This blog will focus on the loader with respect to the process hollowing it performs, and how
this technique can be spotted. The loader’s additional capabilities are out of scope for this
[article, but can be read in this corporate blog I co-authored.](https://www.trellix.com/en-us/about/newsroom/stories/threat-labs/return-of-pseudo-ransomware.html)

[Another article in this course provides an in-depth explanation of debugging Dot Net binaries,](https://maxkersten.nl/binary-analysis-course/common-techniques/debugging-dot-net-binaries/)
which provides further clarification on some of the concepts that are used within this article.

Do not forget to make a snapshot of the machine prior to executing the malware, as the
loader itself will alter your machine, even if the wiper isn’t executed in the end.

## Observations

Upon executing the sample, several processes are started. The purpose of some is directly
obvious, such as the encoded PowerShell command that performs a ten second sleep. For
the execution of InstallUtil.exe from %TEMP%, the purpose is not as clear. These
observations might not mean much from the get-go, but they can come back as a key puzzle
piece at a later stage. After a bit, the files on the machine are (partially) overwritten by the
wiper.

## Stage 2 – Analysing the loader

The second stage is written using the Dot Net Framework, and is obfuscated to make the
code harder to read. Using a debugger, such [dnSpyEx, one can go over the code as it is](https://github.com/dnSpyEx/dnSpy)
executed. Additionally, or alternatively, one can statically go over the code to understand
what is going on.

In short, stage 2 uses a WebClient object to download data from the Discord CDN. The
downloaded data seems to be an image when looking at the extension of the file in the URL,
as it pretends to be a jpg file.
_____
Given exercise 1
In the loader analysis text, from what source does stage 2 download data, and with what object?
Given exercise 2
Condense the paragraph of the loader analysis text that begins "Upon executing the sample" into a short bulleted list that keeps its main facts.
Given exercise 3
Write a continuation of the loader analysis text, beginning after its final sentence, which ends with "as it pretends to be a jpg file."

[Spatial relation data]
_____
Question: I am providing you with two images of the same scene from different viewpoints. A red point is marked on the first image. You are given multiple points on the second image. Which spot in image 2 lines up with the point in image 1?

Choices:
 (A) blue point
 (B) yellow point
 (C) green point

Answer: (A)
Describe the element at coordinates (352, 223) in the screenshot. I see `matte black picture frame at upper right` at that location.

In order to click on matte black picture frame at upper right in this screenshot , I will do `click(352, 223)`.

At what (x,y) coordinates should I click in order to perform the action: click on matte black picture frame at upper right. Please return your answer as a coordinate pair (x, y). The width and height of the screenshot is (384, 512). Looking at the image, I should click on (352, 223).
_____
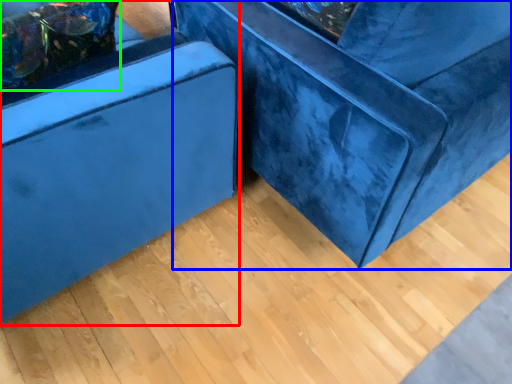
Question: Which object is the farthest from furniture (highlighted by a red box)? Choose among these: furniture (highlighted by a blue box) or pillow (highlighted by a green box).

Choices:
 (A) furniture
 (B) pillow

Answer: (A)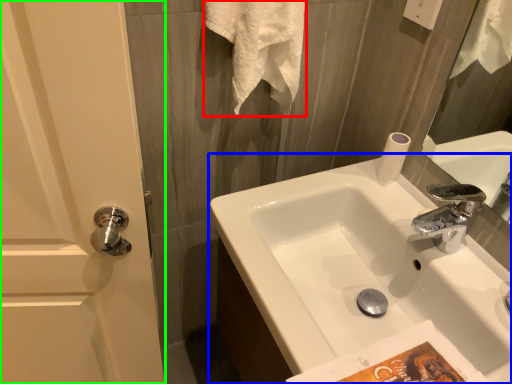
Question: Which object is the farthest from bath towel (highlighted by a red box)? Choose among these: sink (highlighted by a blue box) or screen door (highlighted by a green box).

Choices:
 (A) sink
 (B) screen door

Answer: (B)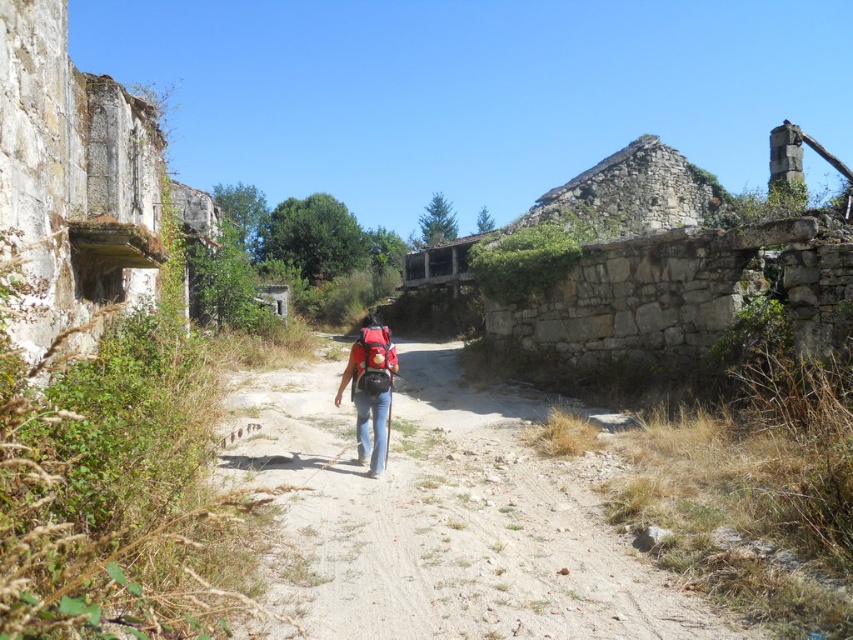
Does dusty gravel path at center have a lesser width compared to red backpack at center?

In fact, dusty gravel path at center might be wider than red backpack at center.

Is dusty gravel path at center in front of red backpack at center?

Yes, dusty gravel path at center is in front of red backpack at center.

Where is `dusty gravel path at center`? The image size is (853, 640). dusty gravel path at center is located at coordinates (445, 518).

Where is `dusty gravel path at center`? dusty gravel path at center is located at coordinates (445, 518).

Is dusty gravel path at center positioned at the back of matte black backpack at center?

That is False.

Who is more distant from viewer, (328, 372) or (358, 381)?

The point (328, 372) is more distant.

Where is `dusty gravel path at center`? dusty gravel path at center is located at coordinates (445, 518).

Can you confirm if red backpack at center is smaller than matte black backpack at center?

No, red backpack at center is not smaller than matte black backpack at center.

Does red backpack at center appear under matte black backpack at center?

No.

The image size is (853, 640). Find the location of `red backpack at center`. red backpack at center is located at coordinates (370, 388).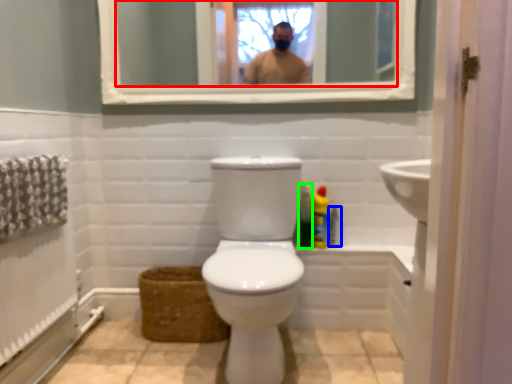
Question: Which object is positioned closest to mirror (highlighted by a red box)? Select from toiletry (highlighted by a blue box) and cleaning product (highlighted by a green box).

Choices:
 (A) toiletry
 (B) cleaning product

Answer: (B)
_____
Written response 1
Stage 2 uses a WebClient object to download data from the Discord CDN.

Written response 2
- Executing the sample starts several processes.
- Some have an obvious purpose, such as an encoded PowerShell command that sleeps for ten seconds.
- The purpose of running InstallUtil.exe from %TEMP% is less clear.
- These observations may seem minor at first but can become a key puzzle piece later.
- After a while, the wiper (partially) overwrites the files on the machine.

Written response 3
-----

The code to download the third stage from the remote location
The downloaded data (as a byte array) is then reversed in order, after which it is loaded as
an Assembly object. As such, the downloaded data is actually a Dot Net Framework based
PE file, rather than an image. Next, the exported types from the Assembly object are
obtained, after which a function named Ylfwdwgmpilzyaph is invoked without any arguments.

The name of the function

which is to be invoked
Normally, one would be able to continue the execution of this stage into the next, but the
payload isn’t hosted on the given location anymore. As such, one has to either be able to
resolve the URL, by using a custom response for the request, or by invoking the function in
another way. The latter way will be described in the next section.

As always, do note that there are multiple ways to solve this problem. Based on your own
area of expertise and preference, a different option might be better suited.

## Creating a custom loader

Stage 3 is a Dot Net Framework based DLL, meaning one cannot simply debug it from the
get-go. One way to easily debug the DLL, is by writing a simple reflective loader which
invokes Ylfwdwgmpilzyaph. The code that is given below reads the original payload from the
disk, reverses the given array, and loads it as an Assembly object. The next step is to fetch
the class where the function resides in. This class is named Main, within the namespace
called ClassLibrary1. At last, a member from the type is invoked, based on the given function
name. Since this is a static function, there is no need to initialise the type prior to its
invocation.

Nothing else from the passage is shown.